Block copolymers are chain molecules containing blocks of two or several chemically incompatible components. Much like smaller amphiphiles (e.g., lipids in water), copolymers in melt or solution spontaneously aggregate into a variety of nanostructures, e.g., lamellar phases or polymeric vesicles, which can be tuned by tuning system parameters such as the chain lengths, the block lengths, the composition, the temperature, etc. This can be used to prepare nanoscaled materials with well-defined properties. To simulate these processes on a mesoscopic scale, it is often efficient to use field-based methods where the polymers are no longer treated individually (as single chains). We will briefly introduce the concept of field-based polymer simulations and present two applications: The formation of a microemulsion in a ternary copolymer/homopolymer system [1,2] and the dynamics of spontaneous vesicle formation in a dilute copolymer solution [3,4]

1. D. Düchs, V. Ganesan, G. Fredrickson, F. Schmid, Fluctuation effects in ternary AB+A+B polymeric emulsions, Macromolecules 36, 9237 (2003).

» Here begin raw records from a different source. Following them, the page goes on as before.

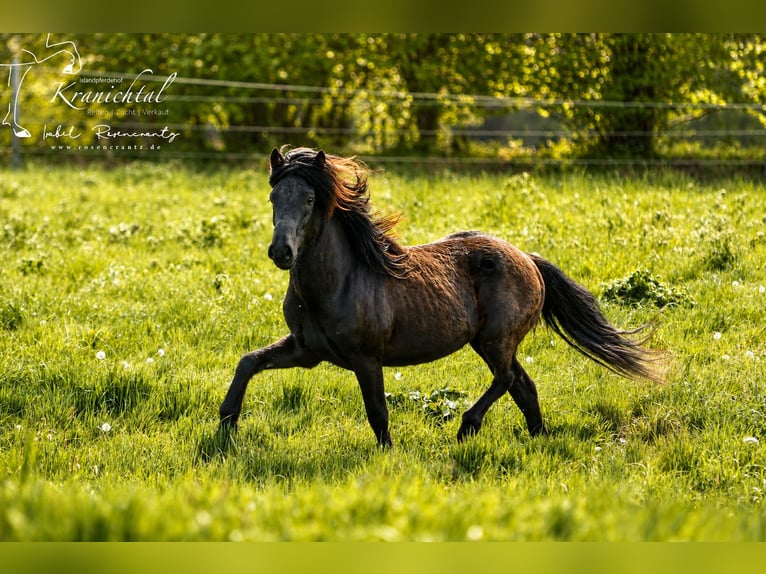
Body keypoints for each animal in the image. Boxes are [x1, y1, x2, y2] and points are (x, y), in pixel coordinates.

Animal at [219, 147, 662, 447]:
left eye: (310, 199)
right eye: (274, 198)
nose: (281, 252)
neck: (340, 282)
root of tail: (529, 260)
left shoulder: (366, 358)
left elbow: (377, 412)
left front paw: (387, 455)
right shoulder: (307, 350)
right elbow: (249, 362)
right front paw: (226, 423)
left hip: (494, 340)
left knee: (507, 378)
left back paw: (467, 427)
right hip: (492, 342)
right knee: (523, 384)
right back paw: (538, 437)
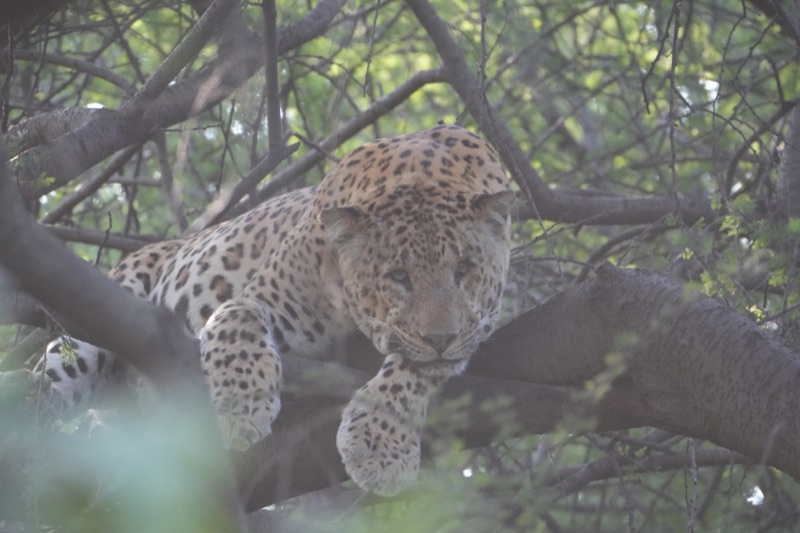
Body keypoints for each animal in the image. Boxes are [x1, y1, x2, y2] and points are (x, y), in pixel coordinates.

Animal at [35, 124, 514, 496]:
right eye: (399, 276)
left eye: (464, 269)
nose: (440, 338)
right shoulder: (258, 298)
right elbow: (237, 320)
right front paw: (238, 406)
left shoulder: (477, 326)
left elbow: (410, 373)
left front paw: (380, 445)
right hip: (88, 325)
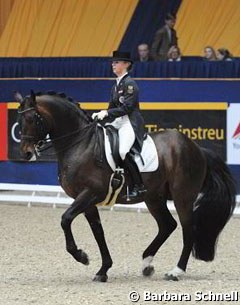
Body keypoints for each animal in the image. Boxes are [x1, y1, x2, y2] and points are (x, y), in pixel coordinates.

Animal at [15, 90, 236, 280]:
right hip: (154, 198)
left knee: (187, 229)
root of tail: (197, 148)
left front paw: (82, 256)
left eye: (32, 119)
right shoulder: (86, 200)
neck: (80, 143)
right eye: (19, 121)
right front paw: (103, 270)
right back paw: (147, 264)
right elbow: (98, 232)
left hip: (183, 196)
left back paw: (176, 271)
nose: (26, 153)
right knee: (167, 225)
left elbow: (65, 219)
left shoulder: (90, 194)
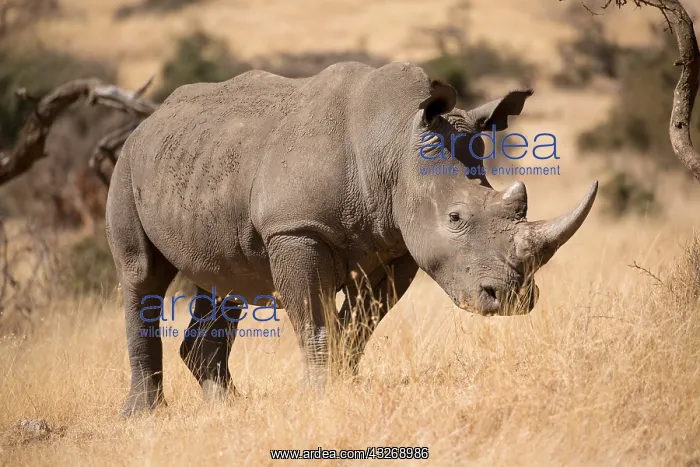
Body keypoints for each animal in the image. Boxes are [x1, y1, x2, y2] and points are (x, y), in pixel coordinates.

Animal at [106, 61, 597, 416]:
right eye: (456, 218)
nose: (511, 298)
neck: (395, 145)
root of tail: (150, 120)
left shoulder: (398, 242)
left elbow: (362, 321)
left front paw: (347, 386)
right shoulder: (296, 229)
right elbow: (316, 316)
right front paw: (321, 395)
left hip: (198, 166)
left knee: (225, 283)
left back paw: (226, 407)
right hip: (127, 164)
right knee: (141, 275)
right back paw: (143, 415)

2. D. Düchs, F. Schmid, Formation and structure of the microemulsion phase in ternary AB + A + B polymeric microemulsions, J. Chem. Phys. 121, 2798 (2004).
3. X. H. He, F. Schmid, Dynamics of spontaneous vesicle formation in dilute solutions of amphiphilic diblock copolymers, Macromolecules 39, 2654 (2006).
4. X. H. He, F. Schmid, in preparation (2006).